A. Denial of the Motion for Leave to File a Sur-reply

Key first contends that the district court should have granted her leave to file a sur-reply. We review a denial of a motion for leave to file a sur-reply for abuse of discretion. See Eng’g & Mfg. Servs., LLC v. Ashton, 387 Fed.Appx. 575, 583 (6th Cir.2010) (finding that the district court abused its discretion in denying leave to file a sur-reply); Tanielian v. DaimlerChrysler Corp., 108 Fed.Appx. 386, 387 (6th Cir.2004) (holding that the district court did not abuse its discretion in refusing to consider the sur-reply).

Key based her motion for leave to file a sur-reply on the fact that when Shelby County filed its motion for summary judgment, she was unrepresented, but after she obtained counsel and filed her response, Shelby County presented new evidence in its reply that she wanted to address. This argument is inaccurate.

First, when Shelby County filed its motion for summary judgment, Key had been represented by counsel for nearly a year. Second, while Shelby County attached two affidavits to its reply brief, it did not offer new evidence or arguments in the filing. Federal Rule of Civil Procedure 6(c)(2) states that “any affidavit supporting a motion must be served with the motion.” Accordingly, “reply affidavits that respond only to the opposing party’s brief are properly filed with the reply brief.” Peters v. Lincoln Electric Co., 285 F.3d 456, 476 (6th Cir.2002). Shelby County filed reply affidavits that merely responded to Key’s arguments presented in her response brief; the affidavits did not supply new evidence material to any of Key’s claims.

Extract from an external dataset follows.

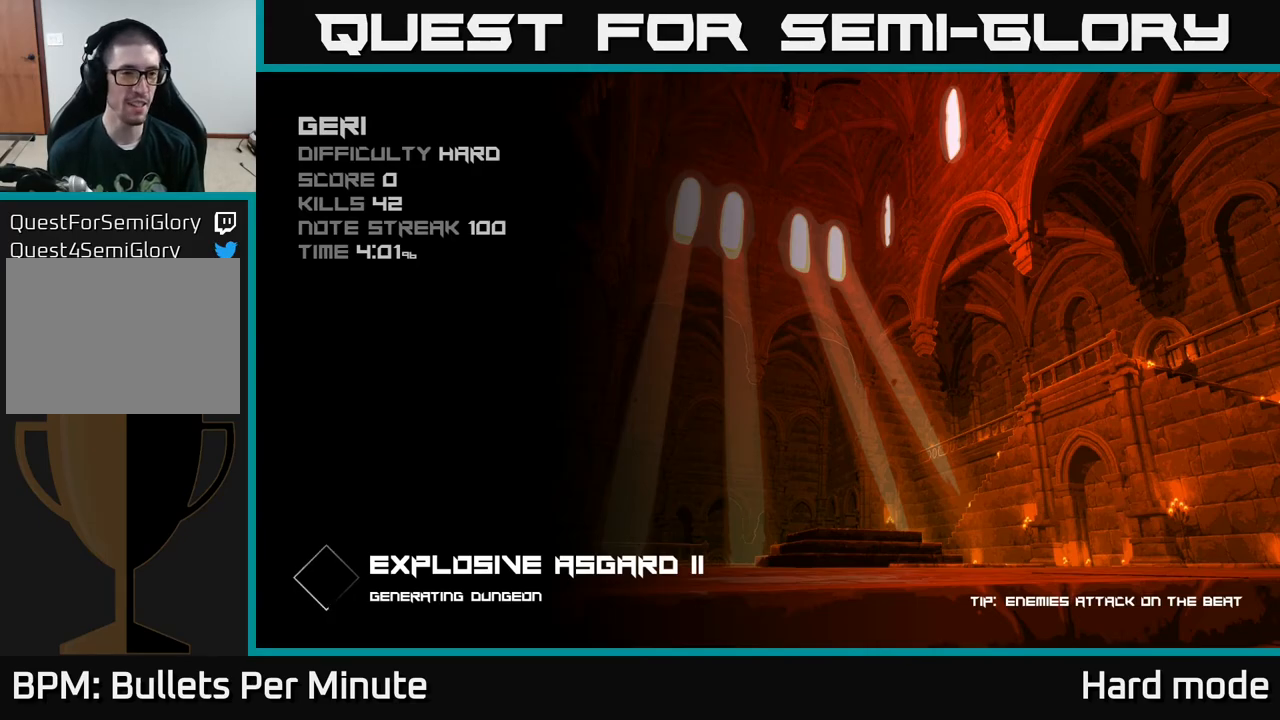
{"buttons": [], "left_stick": "center", "right_stick": "center", "events": []}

On appeal, Key argues that while the federal rules do not provide for the filing of a sur-reply, neither do they provide for *265 the filing of a reply, and because she did not oppose Shelby County’s filing of a reply, she should have been entitled to file a sur-reply. However, the Local Rules for the Western District of Tennessee do permit the filing of reply briefs without leave of the court. W.D. Tenn. Local R. 56.1(c). And that Key did not oppose Shelby County’s reply does not translate into a right to file a sur-reply, especially given that filing reply briefs is such a common practice in civil litigation.

Although the Federal Rules of Civil Procedure do not expressly permit the filing of sur-replies, such filings may be allowed in the appropriate circumstances, especially “[w]hen new submissions and/or arguments are included in a reply brief, and a nonmovant’s ability to respond to the new evidence has been vitiated.” Seay v. Tenn. Valley Auth., 339 F.3d 454, 481 (6th Cir.2003). However, as already noted, Shelby County presented no new evidence or arguments in its reply brief necessitating response.

Even if the reply did introduce new evidence or arguments, Key’s contention that her motion for leave should have been granted is incorrect. The district court ultimately ruled that in the absence of any Federal Rule or Local Rule providing for the filing of a sur-reply, Key’s unexplained delay of six months in moving for leave to file the sur-reply justified its denial. Key claims that her motion for leave was not untimely, because the Federal Rules of Civil Procedure exact no time limitations on the filing of sur-replies. However, as explained in Seay, the district court must “aecord[] an adequate opportunity to respond to the new evidence presented with [the moving party’s] reply briefs.” Id. at 481. Seay only mandates that the district court provide an adequate opportunity to respond, not an indefinite opportunity to respond.